Page-level text extractions:
***
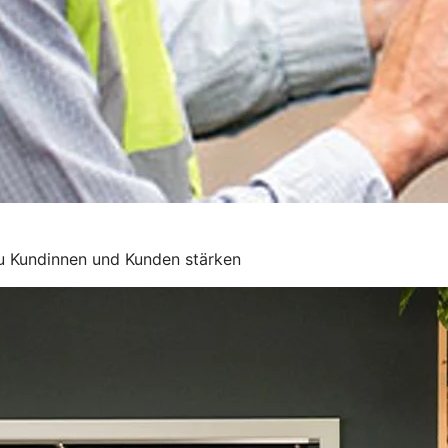
zu Kundinnen und Kunden stärken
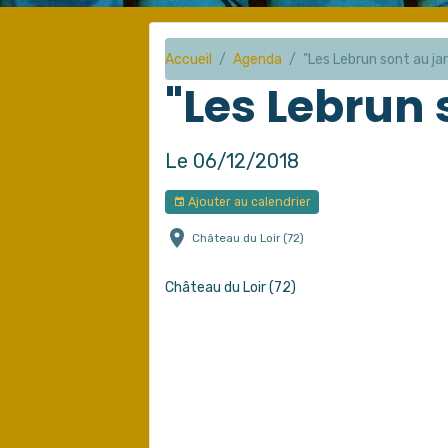
Accueil
Agenda
"Les Lebrun sont au jar
"Les Lebrun 
Le 06/12/2018
Ajouter au calendrier
Château du Loir (72)
Château du Loir (72)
***
• **Brief**
Give an exact copy of the data, and omit any pictures it holds.

• **Response to the task**
zu Kundinnen und Kunden stärken
Accueil
Agenda
"Les Lebrun sont au jar
"Les Lebrun 
Le 06/12/2018
Ajouter au calendrier
Château du Loir (72)
Château du Loir (72)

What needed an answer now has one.